Miniature Motion in Medical Devices

Ventilators use slotless, brushless motors
"For the ventilator business, the trends in motion control are driven by manufacturer requirements to increase the pressure and flow levels to cure a broader spectrum of pulmonary diseases," says Loic Lachenal, global medical segment manager for Portescap "New devices are also capable of supporting respiratory conditions for smaller people and children with higher breath per minute count, so the increase in therapy frequency is placing greater demands on the motor."

One challenge is to manage the heat rise inside the motor, which directly relates to the life of the motor. Temperature has a direct impact on the life of the ball bearings. Since children have a faster breathing pattern than adults, the extra number of breaths per minute influences the pressure and flow in the system.

"Reliability is utmost important for ventilation, and our motors are used to rotate an impeller in a blower, which creates a flow generation function," says Lachenal. "We provide the air flow through an OEM's impeller and blower design and either sell motors to the OEM or integrate the blower and impeller, and ship a complete solution."

With a goal of closely following the breathing pattern of a patient, the motor typically accelerates from 10,000 to 15,000RPM up to 50,000 to 60,000RPM in a very brief amount of time (usually 100 to 200 milliseconds). The shorter the acceleration time, the more comfortable it is for the patient because the time for accelerating affects the air flow. Low inertia motors help to create a very responsive device.

"The more frequently the system operates (50 to 60 times per minute for children compared to adults who breathe 35 to 40 times per minute), the more demanding the performance becomes, and the more temperature the motion control system is dissipating because faster operation requires more current," notes Lachenal.

One way Portescap is helping to manage the temperature inside the motor is with a new slotless, brushless motor design. As in typical slotless motors, this design has no iron in the air gap between the magnet and the copper wire of the stator, which helps to provide smooth operation. It also has no detent torque, and very low vibration levels, which is important for high-speed applications. Portescap's newest slotless design with optimized magnet and winding maximizes torque output without increasing power consumption.

"As a benefit, OEMs can use the same amount of current that they use with existing motors, and get more out of the new motor," says Lachenal. "Or if they want to lower temperature inside their device, they can reduce the amount of current and still maintain the same performance level."

Modular-style controllers
"The basic trend we see in medical devices is the miniaturization of designs, and new modular style controllers we have developed to help with those requirements,” says Biren Patel, applications engineer with Maxon Motors. "With our positioning controllers, for example, we now have an EPOS2 module, which is only 1.5 inch by 0.5 inch with a PCI Express-style connection layout, so the customer can design a motherboard and plug the module into it."

Modular style controllers such as Maxon Motors' EPOS2 modules offer design flexibility and reduce time to market by integrating the motion control more tightly into the device rather than using a black box mounted in a panel.

Modular controllers provide flexibility because the motherboard can trace out the connections, rather than using long cables connecting to a black box. The design approach helps reduce weight, and there are fewer cables to rout through the device.

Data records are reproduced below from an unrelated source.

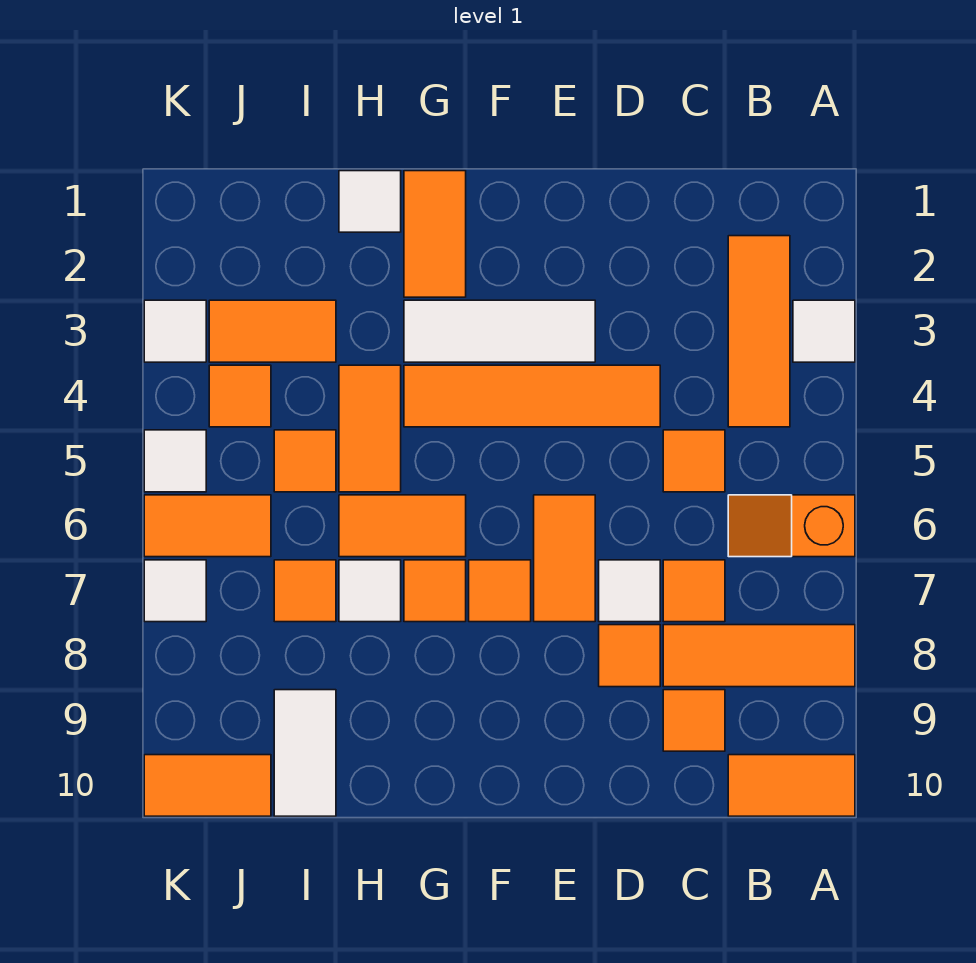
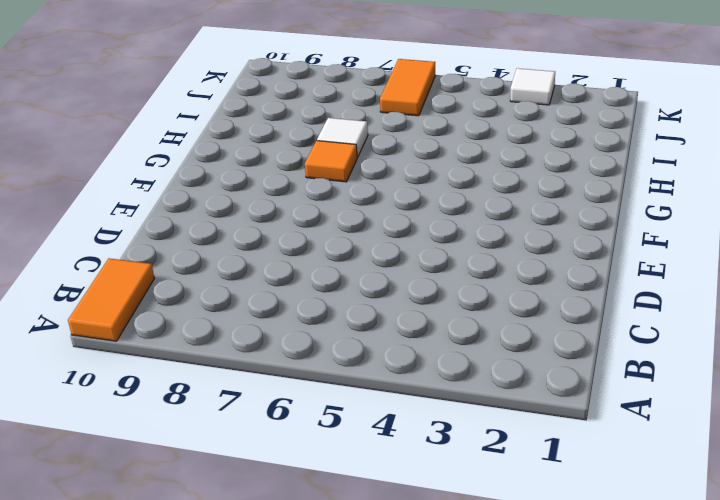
none -> white tile A3 level 1
none -> orange slope A6:B6 level 1 top A
none -> orange tile A8:C8 level 1
none -> orange tile B2:B4 level 1

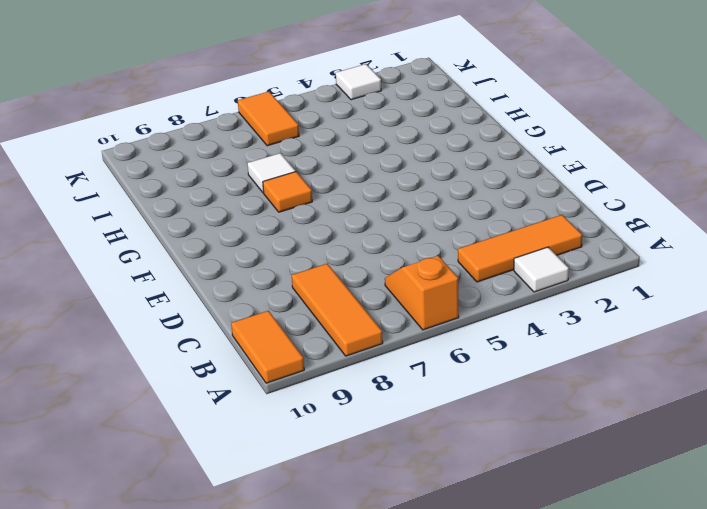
none -> orange tile C5 level 1
none -> orange tile C7 level 1
none -> orange tile C9 level 1
none -> orange tile D4:G4 level 1

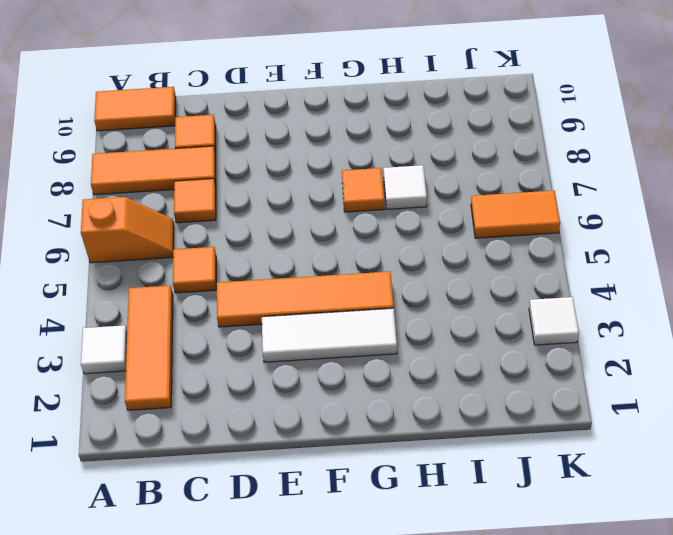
none -> white tile D7 level 1
none -> orange tile D8 level 1
none -> orange tile E6:E7 level 1
none -> orange tile F7 level 1

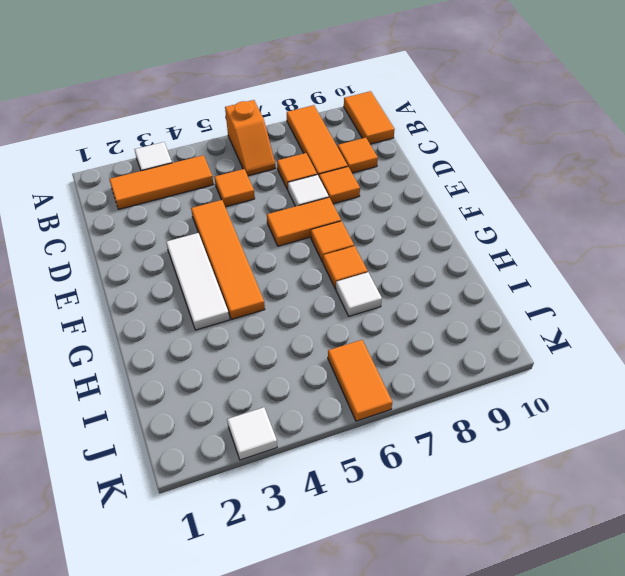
none -> orange tile G1:G2 level 1
none -> orange tile G6:H6 level 1
none -> white tile H1 level 1
none -> orange tile H4:H5 level 1

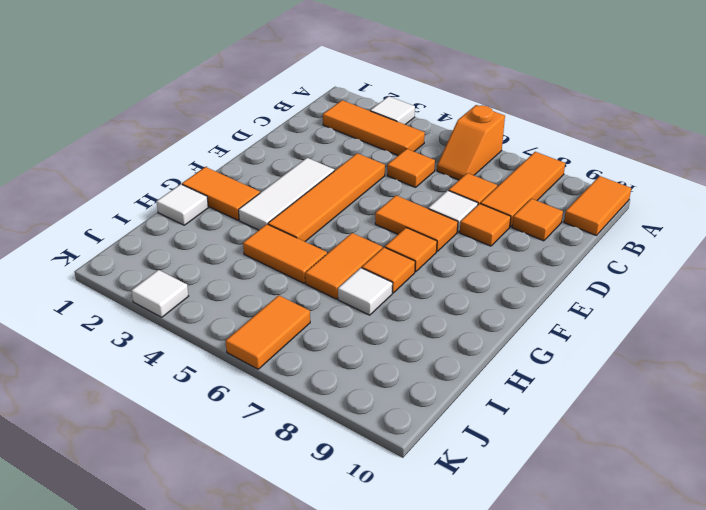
none -> orange tile I3:J3 level 1
none -> orange tile I5 level 1
none -> orange tile I7 level 1
none -> white tile I9:I10 level 1

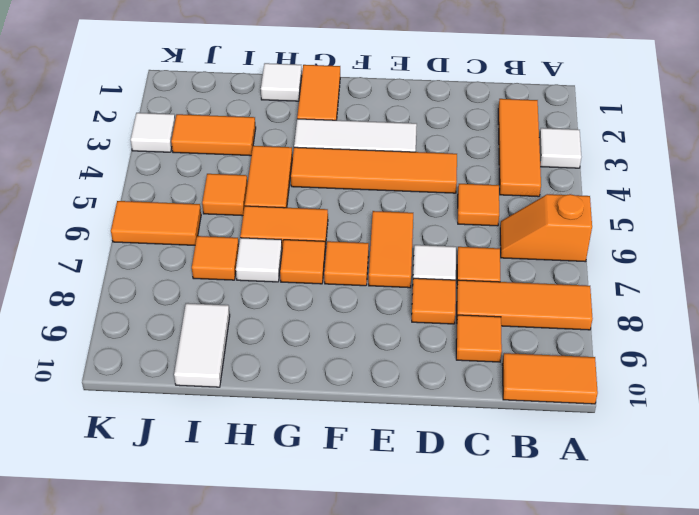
none -> orange tile J4 level 1
none -> orange tile J10:K10 level 1
none -> white tile K5 level 1
none -> white tile K7 level 1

With a module, a key advantage is that the customer can design the motion control more tightly into the device rather than using a black box mounted in a panel. Basically, the printed circuit board (PCB) module can be plugged into the motherboard to achieve greater design flexibility. In applications with limited available space, the motherboard can implement multiple axes in a small volume and can be mounted either vertically or horizontally. The approach offers tight integration with existing electronics, and there is no need to run extra communication cables, since power and communications is traced out on the PCB.

Modules are available to provide position, velocity, or torque control for brush-type or brushless motors. Patel says motor selection is generally application dependent, but there is a move toward brushless solutions in medical applications where the motors often need to last longer. As the cost of brushless is coming down, more and more applications are moving in that direction.

"A key advantage of modular style controllers is their ability to help companies reduce the time to market," says Patel. "With the motion controllers becoming smaller, engineers don't need to design their own drives and controllers. This approach offers a solution that fits more easily into their existing design rather than redesigning the control scheme."

By using a module, all the customer needs to develop is the logic to feed into the controller, which takes care of the trajectory generation; moving the motor; and checking the encoder feedback to verify motor positioning. Options for standard modules include motor types, different feedback types (encoder or absolute encoder), plus the ability to provide dual-loop operation.

For positioning a linear screw, where there is a need to know the position of the screw versus motor position because of backlash issues, separate encoders can be mounted on both the lead screw and the back of the motor. The encoder on the lead screw is used for positioning to compensate for backlash within the gearbox.

Custom firmware can also be used to create a simple routine of point-to-point moves, for example, and the customer can use digital I/O to initiate moves rather than writing a program and communicating over the serial or CANopen bus.

As far as software is concerned, the approach Maxon has taken is to use industry standards (IEC 61131-3), which are intended for industrial robotics rather than creating their own protocol. "As more engineers are moving between medical, robotics, and automation, they often don't need to relearn the software but use what they already know and reduce the learning curve," says Patel.